# Oase Nachbau - taugt die was?



## mschuerm (8. Juni 2007)

Hallo,
zurzeit habe ich in meiner Pfütze (ca. 3000 Liter, ca. 20 Goldfische) eine Oase Aquarius 1800 mit der ich einen selbstgebauten Patronenfilter (200 Liter Regentonne) fülle.
Der Teich besteht seit etwa 4,5 Jahren und dieses Jahr habe ich massive Algenprobleme. Daher setzen sich die kleinen Öffnungen der Aquarius recht schnell zu. Nach spätestens 3 Tagen kommt kaum noch Wasser im Filter an.
Da ich meinen Teich nun doch vergrößern möchte, soll auch eine neue Pumpe hinzu, die in der Lage ist auch etwas größere Verunreinigungen in den Filter zu befördern.
Die Aquamax sind ja leider elend teuer - aber offensichtlich auch gut.
Kennt denn jemand hier die Pumpen von Osaga, z. B. die OSF-7500? Kostet 85 € plus Versand (  )

Dann habe ich noch von Ubbink gelesen. Die ist ein bisschen teurer, aber immer noch weit entfernt von Oase.

Vielen lieben Dank
Markus


----------



## guenter (8. Juni 2007)

*AW: Oase Nachbau - taugt die was?*

Hallo Markus,

Preis ist sehr gut. Beachte den Verbrauch (Watt)


----------



## ra_ll_ik (8. Juni 2007)

*AW: Oase Nachbau - taugt die was?*

Moin
Der Stromverbrauch ist sehr hoch...
Bei 75l / min sind es 4500l/h nicht 7500......das mit 115 Watt...: 
Bohrungen im Gehäuse sind klein, setzten sich schnell zu...

Vergleiche und entscheide.....

BEREITGESTELLTE AUFLISTUNG |

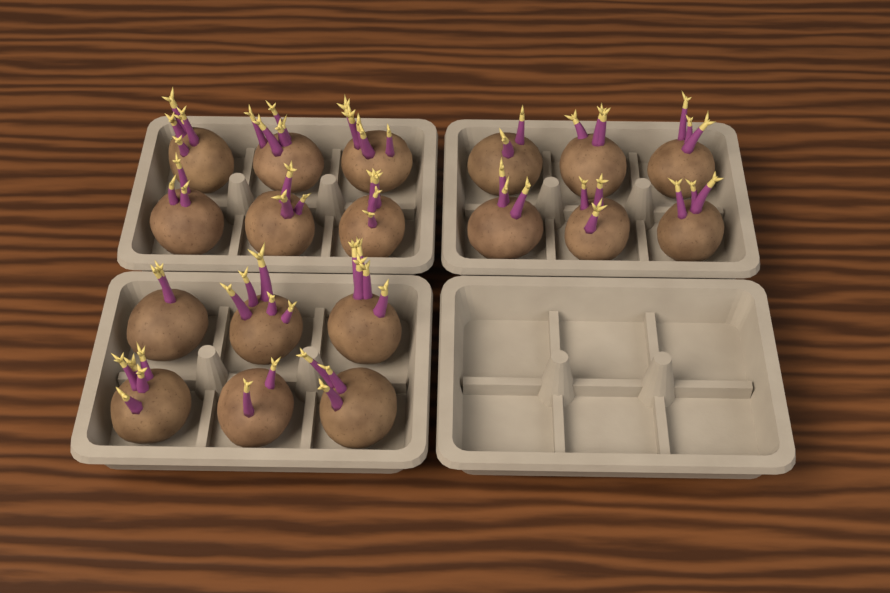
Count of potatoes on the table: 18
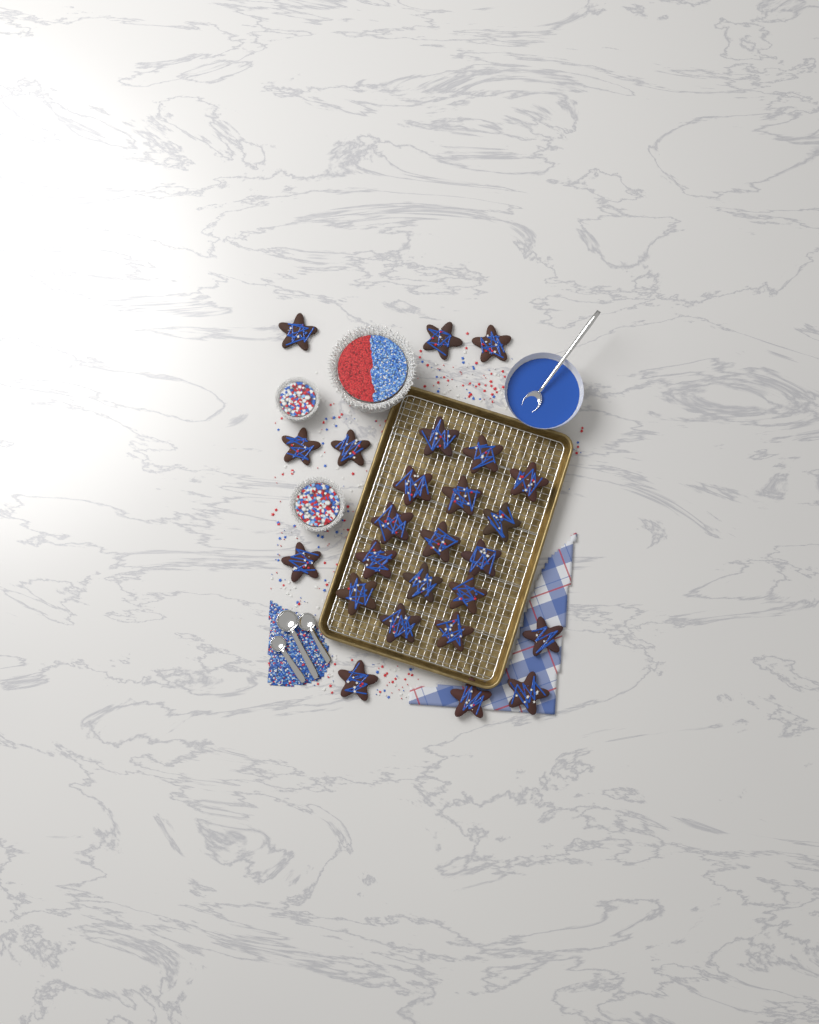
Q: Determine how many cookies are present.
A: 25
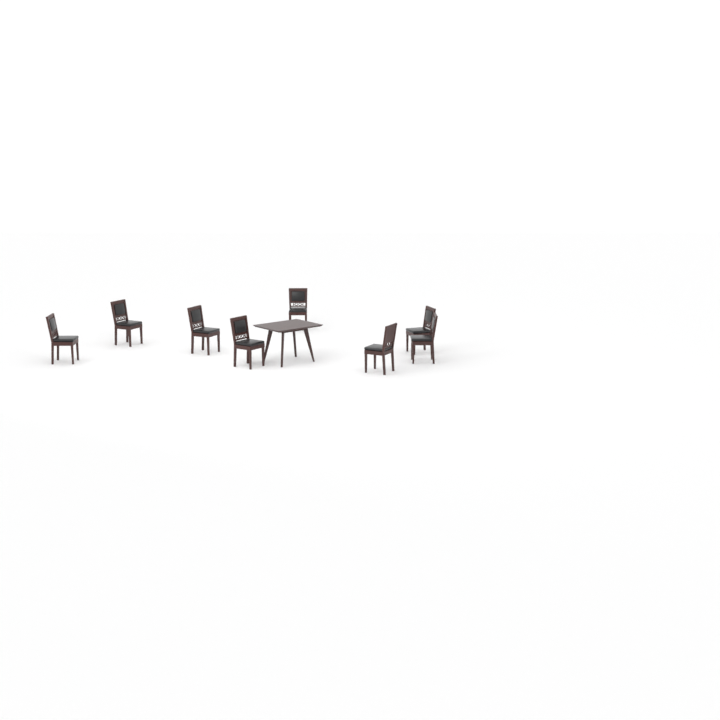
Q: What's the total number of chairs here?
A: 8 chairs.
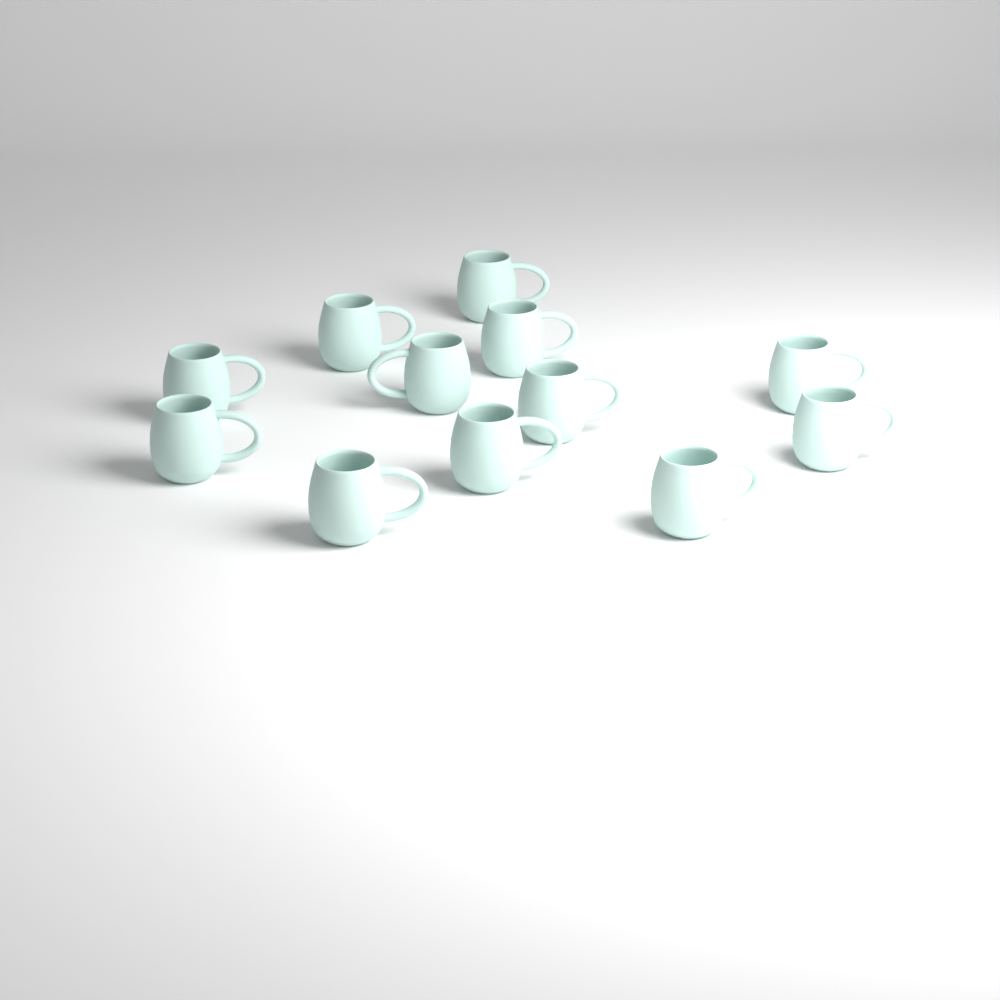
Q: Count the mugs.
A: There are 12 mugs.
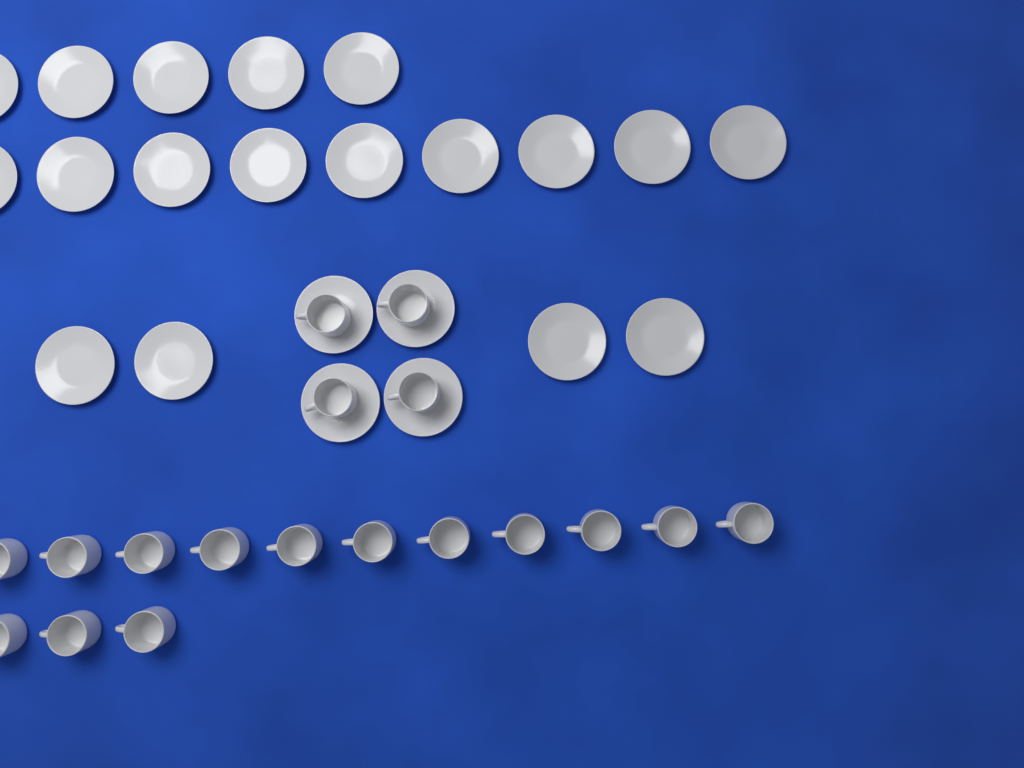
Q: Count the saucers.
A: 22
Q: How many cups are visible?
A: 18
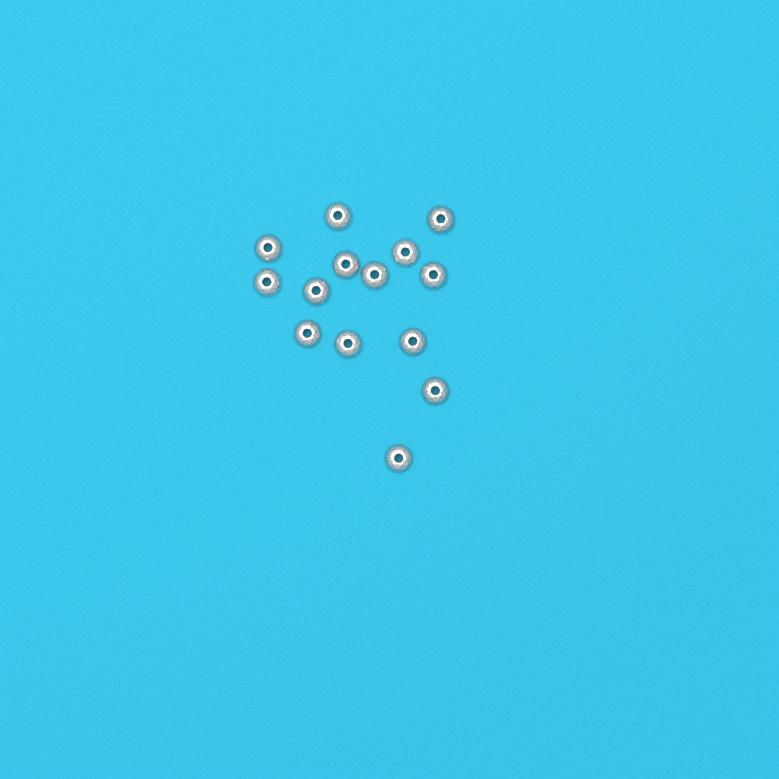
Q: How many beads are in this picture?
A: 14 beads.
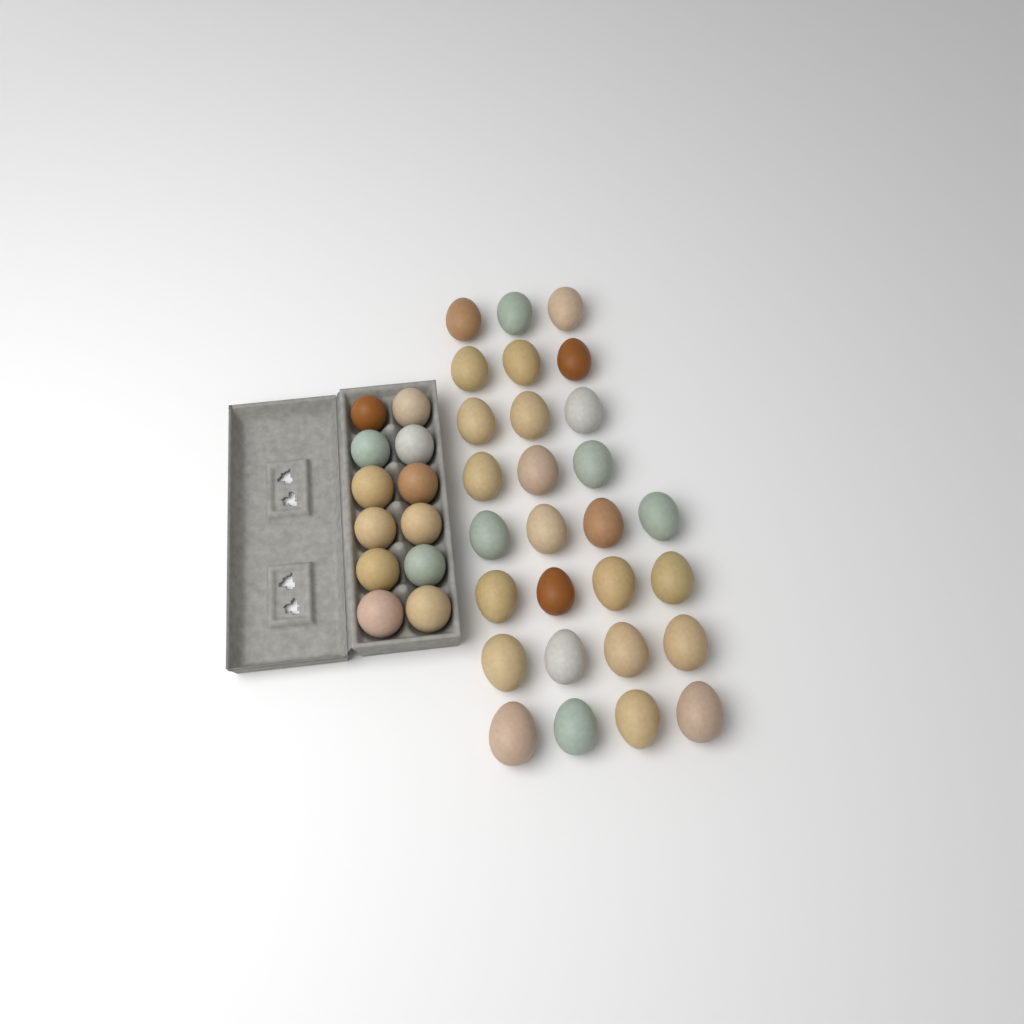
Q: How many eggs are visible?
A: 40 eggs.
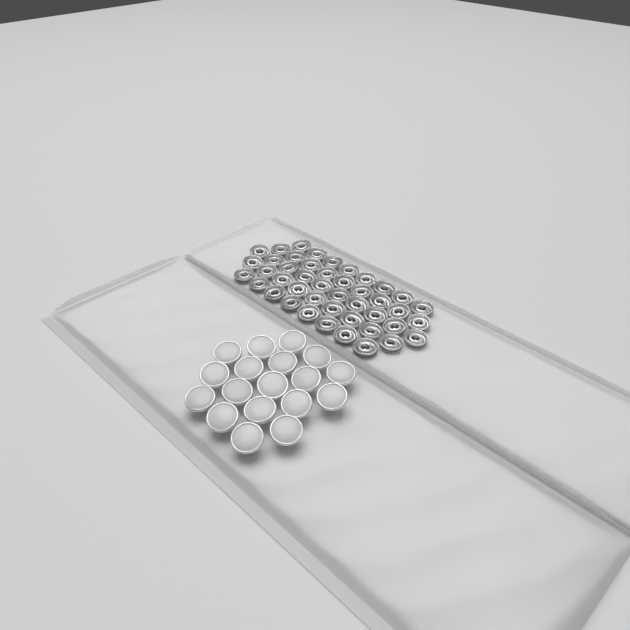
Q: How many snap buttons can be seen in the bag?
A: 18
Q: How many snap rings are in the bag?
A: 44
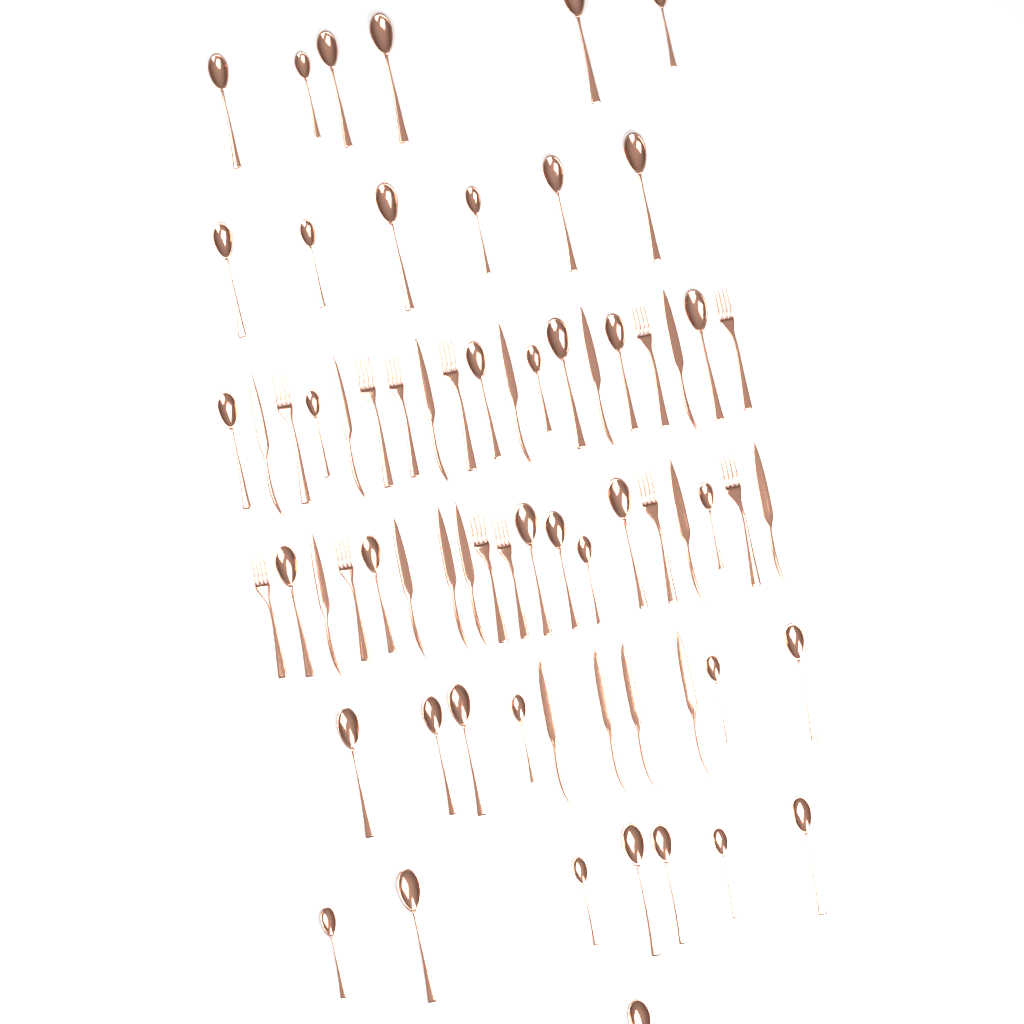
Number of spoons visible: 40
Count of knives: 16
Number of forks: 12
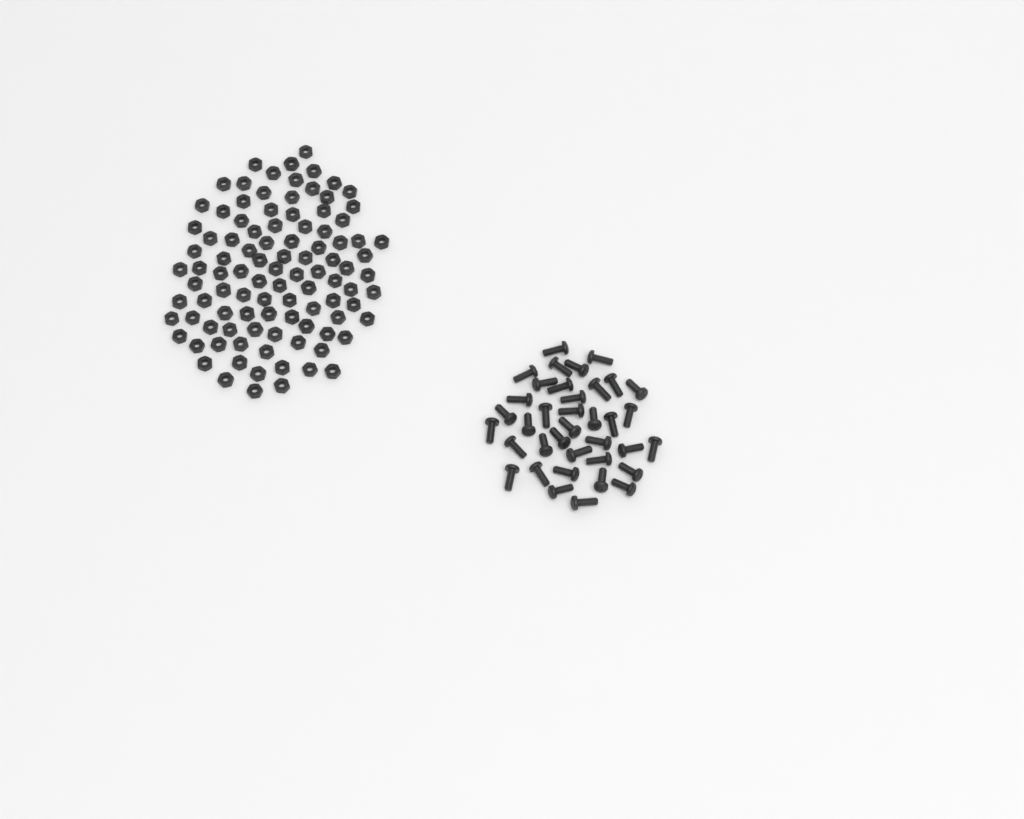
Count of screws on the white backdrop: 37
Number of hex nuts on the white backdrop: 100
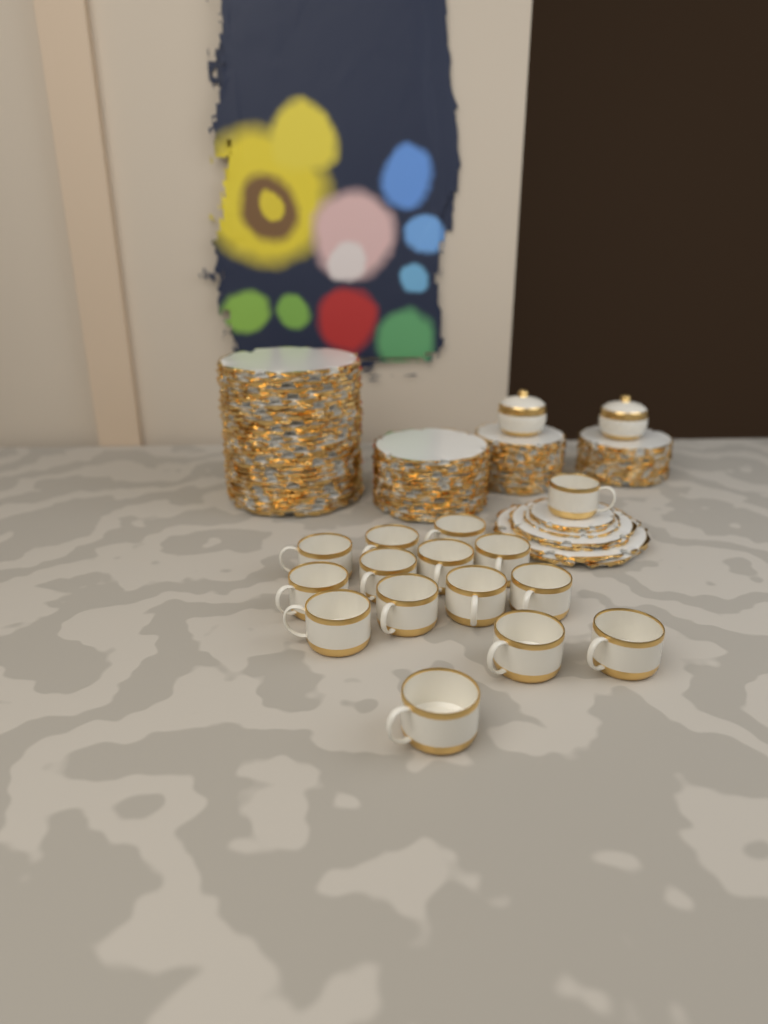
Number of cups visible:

ZIEL DER AUFGABE |
Entscheide bitte zu jeder der drei Aussagen, ob sie mit dem Forumsthread zur Teichpumpe übereinstimmt, und antworte jeweils mit Ja oder Nein samt den entscheidenden Worten aus dem Thread als wörtlichem Zitat. 1. Der Teich fasst ungefähr 3000 Liter. 2. Der Teich existiert seit rund zehn Jahren. 3. Die OSF-7500 kostet 85 € plus Versand. Die Auflistung spielt hierfür keine Rolle.

SCHRIFTLICHE LÖSUNG |
1. Ja: „ca. 3000 Liter, ca. 20 Goldfische“
2. Nein: „Der Teich besteht seit etwa 4,5 Jahren“
3. Ja: „Kostet 85 € plus Versand“